Golpeó la mesa como un simio enfurecido.

-¡No! Tengo que verle.

Los cinco hombres se abalanzaron sobre él y trataron de reducirlo. Grégorie forcejeó y trató de escapar, pero eran muchos. Cuando su cabeza chocó de lado contra el mostrador, seguía mirando a la mujer con los ojos a punto de estallar por la presión.

-¡Me van a matar! Llame al agente Knowlton. ¡Por Dios! ¡Llámelo!

Lynch observaba la lluvia caer sobre la ciudad, colmándolo todo de un acento gris. Algunos rayos se hacían paso entre las nubes como las venas de un cerebro celeste. Había sido una tarde ajetreada, aunque la noche parecía plantearse de igual modo. Edric estaba en el Museo. Su hermana y Ansel siguiendo unas pistas que no les llevarían a ningún lugar. Mientras, él había pasado el rato ahí, a la espera de que llamaran para informar que habían pillado a ese malnacido de Natoo.

Estaba a punto de irse, con la chaqueta en la mano, cuando sonó el teléfono.

Titubeó un momento, pero acabó por cogerlo. La voz estridente de Lincey, que solía ocupar los viernes el puesto de recepcionista en la comisaría, sonó atropellada.

-¿Lynch? Tienes que bajar.

-¿Qué ocurre? -preguntó, con cierto entusiasmo de que pasara algo interesante. Sí, señor, aún conservaba esa ilusión de los primeros tiempos por cualquier cosa. EN cierto modo, eso le hacía sentirse joven.

Un grito ahogado ocupó la línea unos instantes. Después, oyó como el teléfono chocaba contra algo.

-¿Linsey?

-Sí, sí... Ya está.

-¿Vas a decirme que ocurre?

-Hay un tipo gritando que quiere verte. Está desquiciado. Baja, ya.

Lynch colgó y dejó su chaqueta en la mesa, consciente de que volvería a por ella.

Atravesó los cubículos hasta llegar al ascensor. Pulsó con prisa el botón de la primera planta y esperó mientras una luz parpadeante le indicaba cuanto había bajado por el momento. Las puertas no terminaron de abrirse cuando Lynch pasó por ellas al vestíbulo.

Cinco rodeaban a alguien que pataleaba en el suelo junto al mostrador. A pesar de que los agentes eran jóvenes y bastante grandes, apenas podían retenerlo. El hombre trataba de levantarse en dirección entre aullidos

Lynch se acercó y lo observó de cerca.

Grégorie Chevré, el compañero de piso de Armello, tenía la mirada desbocada y los ojos inyectados en sangre. De su boca corría un hilillo de baba espumosa. Lo único que llevaba eran unos pantalones raídos. Tenía el pecho descubierto, con las costillas marcadas. Ya era flaco cuando Lynch lo había conocido unos meses antes, pero ahora tenía un aspecto detestable.
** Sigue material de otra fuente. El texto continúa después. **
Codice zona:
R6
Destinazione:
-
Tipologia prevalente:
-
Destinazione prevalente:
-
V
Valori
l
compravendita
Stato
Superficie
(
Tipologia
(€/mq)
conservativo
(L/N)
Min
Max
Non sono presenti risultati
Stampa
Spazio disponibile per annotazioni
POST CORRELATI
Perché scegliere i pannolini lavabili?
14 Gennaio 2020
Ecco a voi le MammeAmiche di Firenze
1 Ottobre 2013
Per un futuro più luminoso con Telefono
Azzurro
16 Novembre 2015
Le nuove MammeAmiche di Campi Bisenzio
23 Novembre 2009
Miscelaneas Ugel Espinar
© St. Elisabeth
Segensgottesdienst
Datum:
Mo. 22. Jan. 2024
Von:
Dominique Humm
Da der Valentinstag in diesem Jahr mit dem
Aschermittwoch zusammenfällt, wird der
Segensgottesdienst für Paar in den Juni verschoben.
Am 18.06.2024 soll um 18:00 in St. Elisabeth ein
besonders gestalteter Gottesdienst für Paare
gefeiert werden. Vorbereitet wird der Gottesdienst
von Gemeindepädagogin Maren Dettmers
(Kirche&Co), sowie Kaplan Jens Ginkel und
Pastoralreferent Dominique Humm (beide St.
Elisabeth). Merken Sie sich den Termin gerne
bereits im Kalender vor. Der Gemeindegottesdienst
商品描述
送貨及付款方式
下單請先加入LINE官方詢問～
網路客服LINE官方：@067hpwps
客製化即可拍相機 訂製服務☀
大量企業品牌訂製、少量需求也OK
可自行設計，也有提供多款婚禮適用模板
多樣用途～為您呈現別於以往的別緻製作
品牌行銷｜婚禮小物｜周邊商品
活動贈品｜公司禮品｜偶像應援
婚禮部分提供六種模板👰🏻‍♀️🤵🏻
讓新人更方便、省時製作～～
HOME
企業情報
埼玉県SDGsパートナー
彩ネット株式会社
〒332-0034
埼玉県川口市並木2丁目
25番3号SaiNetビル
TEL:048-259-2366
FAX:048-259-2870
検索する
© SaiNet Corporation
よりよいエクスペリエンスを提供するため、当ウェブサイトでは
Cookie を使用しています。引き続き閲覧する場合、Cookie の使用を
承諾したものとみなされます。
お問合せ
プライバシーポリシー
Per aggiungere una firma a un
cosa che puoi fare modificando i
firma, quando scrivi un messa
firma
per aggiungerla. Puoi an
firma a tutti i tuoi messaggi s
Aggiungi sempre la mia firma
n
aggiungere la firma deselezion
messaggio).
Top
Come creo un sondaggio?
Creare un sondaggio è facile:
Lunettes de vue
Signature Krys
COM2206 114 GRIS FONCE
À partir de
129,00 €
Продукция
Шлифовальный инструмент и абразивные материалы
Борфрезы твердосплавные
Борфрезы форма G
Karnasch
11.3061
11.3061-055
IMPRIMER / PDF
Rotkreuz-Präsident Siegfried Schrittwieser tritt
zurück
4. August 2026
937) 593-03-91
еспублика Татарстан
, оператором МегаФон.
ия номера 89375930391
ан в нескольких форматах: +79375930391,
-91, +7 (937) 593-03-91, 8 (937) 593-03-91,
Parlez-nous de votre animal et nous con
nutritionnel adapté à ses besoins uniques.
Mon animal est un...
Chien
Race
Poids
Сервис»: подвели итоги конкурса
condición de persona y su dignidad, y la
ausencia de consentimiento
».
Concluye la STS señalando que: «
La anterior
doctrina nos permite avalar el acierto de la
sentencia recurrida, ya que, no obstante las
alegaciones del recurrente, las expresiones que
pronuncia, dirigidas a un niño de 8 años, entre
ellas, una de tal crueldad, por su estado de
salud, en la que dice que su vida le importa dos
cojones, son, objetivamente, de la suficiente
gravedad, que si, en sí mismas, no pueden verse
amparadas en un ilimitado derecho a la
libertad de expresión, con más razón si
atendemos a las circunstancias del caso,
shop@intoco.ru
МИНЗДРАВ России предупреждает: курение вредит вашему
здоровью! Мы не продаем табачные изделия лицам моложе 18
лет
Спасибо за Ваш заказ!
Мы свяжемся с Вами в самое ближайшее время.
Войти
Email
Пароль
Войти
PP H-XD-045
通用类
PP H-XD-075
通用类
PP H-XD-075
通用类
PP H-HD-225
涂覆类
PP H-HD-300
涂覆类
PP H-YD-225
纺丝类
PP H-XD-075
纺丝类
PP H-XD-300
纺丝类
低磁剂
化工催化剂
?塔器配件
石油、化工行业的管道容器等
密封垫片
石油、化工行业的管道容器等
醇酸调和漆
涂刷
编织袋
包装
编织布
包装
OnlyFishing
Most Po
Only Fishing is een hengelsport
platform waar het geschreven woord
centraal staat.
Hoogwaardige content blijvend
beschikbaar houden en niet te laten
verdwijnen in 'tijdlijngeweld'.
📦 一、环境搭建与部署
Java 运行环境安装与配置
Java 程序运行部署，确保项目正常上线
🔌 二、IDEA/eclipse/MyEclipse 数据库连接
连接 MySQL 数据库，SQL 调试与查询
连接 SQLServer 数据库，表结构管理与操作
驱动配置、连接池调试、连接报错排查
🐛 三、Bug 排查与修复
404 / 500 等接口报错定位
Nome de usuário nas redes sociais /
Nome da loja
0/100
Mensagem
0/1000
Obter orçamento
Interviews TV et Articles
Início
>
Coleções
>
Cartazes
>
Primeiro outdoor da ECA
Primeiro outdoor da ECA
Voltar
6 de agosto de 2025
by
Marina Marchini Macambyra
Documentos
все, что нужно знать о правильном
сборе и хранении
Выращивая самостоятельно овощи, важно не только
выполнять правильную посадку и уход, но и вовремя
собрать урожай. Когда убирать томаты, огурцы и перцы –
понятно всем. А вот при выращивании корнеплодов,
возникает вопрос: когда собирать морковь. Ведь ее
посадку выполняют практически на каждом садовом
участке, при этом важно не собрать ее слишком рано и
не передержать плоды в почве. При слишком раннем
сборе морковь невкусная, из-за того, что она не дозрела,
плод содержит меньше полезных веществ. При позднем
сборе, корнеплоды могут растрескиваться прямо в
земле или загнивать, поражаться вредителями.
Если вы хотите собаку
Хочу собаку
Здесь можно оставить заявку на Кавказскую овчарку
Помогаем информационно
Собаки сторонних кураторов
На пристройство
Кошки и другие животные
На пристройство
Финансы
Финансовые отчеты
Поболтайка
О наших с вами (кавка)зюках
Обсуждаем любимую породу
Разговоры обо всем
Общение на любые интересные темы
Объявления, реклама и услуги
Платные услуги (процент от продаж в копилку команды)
Tenía la nariz enrojecida y los labios mordidos, con sangre seca en los lados. El pelo lleno de greñas parecía sucio, como él. Seguramente no se había duchado en todos esos días.

Sus ojos se posaron en Lycnh.

-¡Agente, ayúdeme! Están afuera, quieren matarme.

Tenía la mano derecha algo libre y señalaba hacia la pierta de la comisaría Lycnh levantó la mirada y vio... la lluvia caer. Nada más.

Allí no había nada, al menos para él, pero Chevré se retorcía mirando hacia allí.

-Grégorie, tranquilízate -dijo Lynch con cautela, apartando a uno de los agentes- Vamos a hablar, ¿vale?

El chico asintió con fuerza y dejó de retorcerse.

Lynch miró a los agentes.

-Está bien, dejadlo. Todo controlado.

En cuanto quedó libre, Grégorie gateó hasta Lycnh. Se aferró a su pierna como si fuera si última esperanza. Había comenzad a llorar.

-Ellos mataron a Armello y a todas esas personas. Yo los vi. Se lo contaré, pero tiene que protegerme. ¡Se lo contaré todo!